JAKARTA - Indonesia mencatatkan Indeks Tendensi Bisnis (ITB) mengalami pertumbuhan di semua sektor pada triwulan III-2012. Namun, sektor pertambangan dan penggalian dengan mengalami penurunan dengan nilai ITB 97,18.
Kepala Badan Pusat Statistik (BPS) Suryamin mengatakan, sektor pertambangan dan penggalian mengalami penurunan dikarenakan kinerja dari pertambangan migas. Sektor pertambangan dan penggalian ini, turun sebesar 0,09 persen secara year-on-year (y-o-y).
"Sektor pertambangan, memang turun karena kinerja dari pertambangan migasnya," ujar Kepala BPS Suryamin, di kantornya, Jakarta, Senin (5/11/2012).

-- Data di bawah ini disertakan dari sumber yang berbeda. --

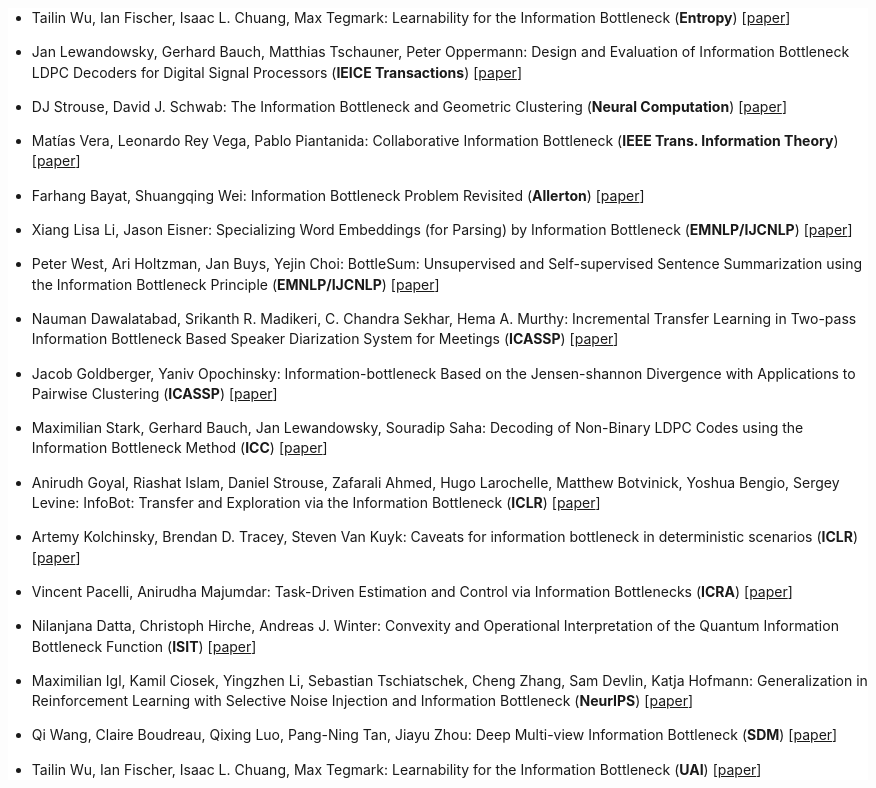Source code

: - <a name=""></a> Tailin Wu, Ian Fischer, Isaac L. Chuang, Max Tegmark: Learnability for the Information Bottleneck (**Entropy**) [[paper](https://www.mdpi.com/1099-4300/21/10/924)]

- <a name=""></a> Jan Lewandowsky, Gerhard Bauch, Matthias Tschauner, Peter Oppermann: Design and Evaluation of Information Bottleneck LDPC Decoders for Digital Signal Processors (**IEICE Transactions**) [[paper](https://search.ieice.org/bin/summary.php?id=e102-b_8_1363)]

- <a name=""></a> DJ Strouse, David J. Schwab: The Information Bottleneck and Geometric Clustering (**Neural Computation**) [[paper](https://www.mitpressjournals.org/doi/10.1162/neco_a_01136)]

- <a name=""></a> Matías Vera, Leonardo Rey Vega, Pablo Piantanida: Collaborative Information Bottleneck (**IEEE Trans. Information Theory**) [[paper](https://ieeexplore.ieee.org/document/8543840/)]

- <a name=""></a> Farhang Bayat, Shuangqing Wei: Information Bottleneck Problem Revisited (**Allerton**) [[paper](https://ieeexplore.ieee.org/document/8919752/)]

- <a name=""></a> Xiang Lisa Li, Jason Eisner: Specializing Word Embeddings (for Parsing) by Information Bottleneck (**EMNLP/IJCNLP**) [[paper](https://www.aclweb.org/anthology/D19-1276/)]

- <a name=""></a> Peter West, Ari Holtzman, Jan Buys, Yejin Choi: BottleSum: Unsupervised and Self-supervised Sentence Summarization using the Information Bottleneck Principle (**EMNLP/IJCNLP**) [[paper](https://www.aclweb.org/anthology/D19-1389/)]

- <a name=""></a> Nauman Dawalatabad, Srikanth R. Madikeri, C. Chandra Sekhar, Hema A. Murthy: Incremental Transfer Learning in Two-pass Information Bottleneck Based Speaker Diarization System for Meetings (**ICASSP**) [[paper](https://ieeexplore.ieee.org/document/8683114)]

- <a name=""></a> Jacob Goldberger, Yaniv Opochinsky: Information-bottleneck Based on the Jensen-shannon Divergence with Applications to Pairwise Clustering (**ICASSP**) [[paper](https://ieeexplore.ieee.org/document/8683613/)]

- <a name=""></a> Maximilian Stark, Gerhard Bauch, Jan Lewandowsky, Souradip Saha: Decoding of Non-Binary LDPC Codes using the Information Bottleneck Method (**ICC**) [[paper](https://ieeexplore.ieee.org/document/8761712/)]

- <a name=""></a> Anirudh Goyal, Riashat Islam, Daniel Strouse, Zafarali Ahmed, Hugo Larochelle, Matthew Botvinick, Yoshua Bengio, Sergey Levine: InfoBot: Transfer and Exploration via the Information Bottleneck (**ICLR**) [[paper](https://openreview.net/forum?id=rJg8yhAqKm)]

- <a name=""></a> Artemy Kolchinsky, Brendan D. Tracey, Steven Van Kuyk: Caveats for information bottleneck in deterministic scenarios (**ICLR**) [[paper](https://openreview.net/forum?id=rke4HiAcY7)]

- <a name=""></a> Vincent Pacelli, Anirudha Majumdar: Task-Driven Estimation and Control via Information Bottlenecks (**ICRA**) [[paper](https://ieeexplore.ieee.org/document/8794213/)]

- <a name=""></a> Nilanjana Datta, Christoph Hirche, Andreas J. Winter: Convexity and Operational Interpretation of the Quantum Information Bottleneck Function (**ISIT**) [[paper](https://ieeexplore.ieee.org/document/8849518/)]

- <a name=""></a> Maximilian Igl, Kamil Ciosek, Yingzhen Li, Sebastian Tschiatschek, Cheng Zhang, Sam Devlin, Katja Hofmann: Generalization in Reinforcement Learning with Selective Noise Injection and Information Bottleneck (**NeurIPS**) [[paper](http://papers.nips.cc/paper/9546-generalization-in-reinforcement-learning-with-selective-noise-injection-and-information-bottleneck)]

- <a name=""></a> Qi Wang, Claire Boudreau, Qixing Luo, Pang-Ning Tan, Jiayu Zhou: Deep Multi-view Information Bottleneck (**SDM**) [[paper](https://epubs.siam.org/doi/10.1137/1.9781611975673.5)]

- <a name=""></a> Tailin Wu, Ian Fischer, Isaac L. Chuang, Max Tegmark: Learnability for the Information Bottleneck (**UAI**) [[paper](http://auai.org/uai2019/proceedings/papers/380.pdf)]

Suryamin menambahkan, penurunan dikarenakan beberapa sebab, yakni masalah teknis kekentalan minyak di Riau, pencarian sumur baru, kemudian penurunan produksi minyak dan gas bumi, serta sumur-sumur yang berpasir. "Selain itu masalah perizinan," kata dia.

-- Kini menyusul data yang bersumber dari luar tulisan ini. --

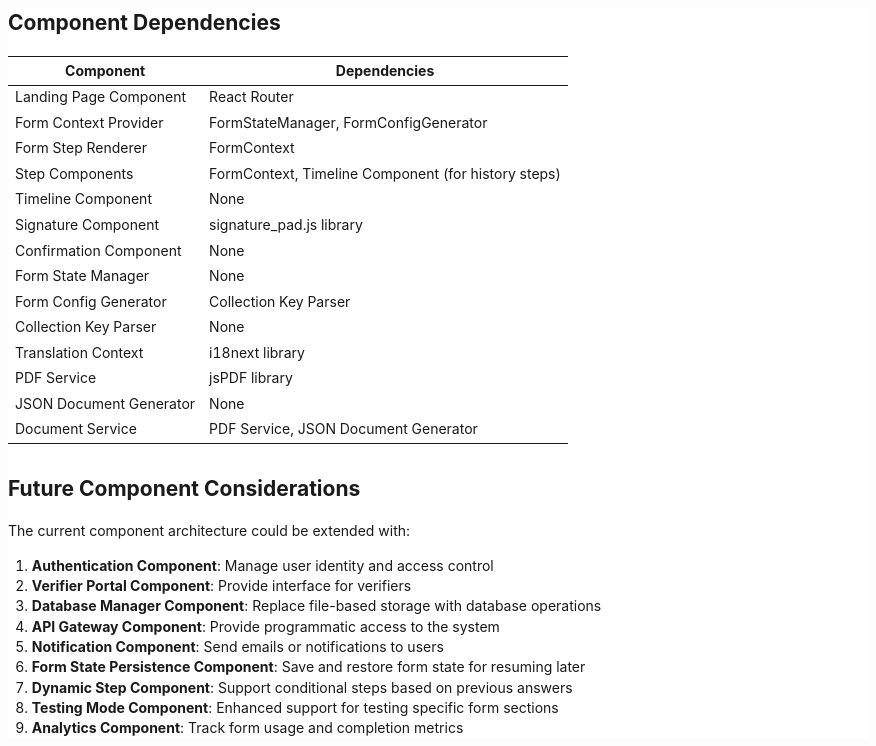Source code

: ## Component Dependencies

| Component | Dependencies |
|-----------|--------------|
| Landing Page Component | React Router |
| Form Context Provider | FormStateManager, FormConfigGenerator |
| Form Step Renderer | FormContext |
| Step Components | FormContext, Timeline Component (for history steps) |
| Timeline Component | None |
| Signature Component | signature_pad.js library |
| Confirmation Component | None |
| Form State Manager | None |
| Form Config Generator | Collection Key Parser |
| Collection Key Parser | None |
| Translation Context | i18next library |
| PDF Service | jsPDF library |
| JSON Document Generator | None |
| Document Service | PDF Service, JSON Document Generator |

## Future Component Considerations

The current component architecture could be extended with:

1. **Authentication Component**: Manage user identity and access control
2. **Verifier Portal Component**: Provide interface for verifiers
3. **Database Manager Component**: Replace file-based storage with database operations
4. **API Gateway Component**: Provide programmatic access to the system
5. **Notification Component**: Send emails or notifications to users
6. **Form State Persistence Component**: Save and restore form state for resuming later
7. **Dynamic Step Component**: Support conditional steps based on previous answers
8. **Testing Mode Component**: Enhanced support for testing specific form sections
9. **Analytics Component**: Track form usage and completion metrics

Menurutnya, masalah-masalah ini yang ditangkap di lapangan. Selain itu peralatan-peralatan yang tidak canggih, dan banyak sumur tua. "Masalah pertambangan ini lebih banyak ke migas," katanya.
Sekadar informasi, ITB triwulan III-2012 sebesar 107,43. Tingkat optimisme pelaku bisnis dalam melihat potensi bisnis triwulan III di Indonesia lebih tinggi dibandingkan triwulan sebelumnya. Kenaikan ada disemua sektor, di mana sektor pertambangan dan penggalian mengalami penurunan bisnis dengan nilai ITB 97,18.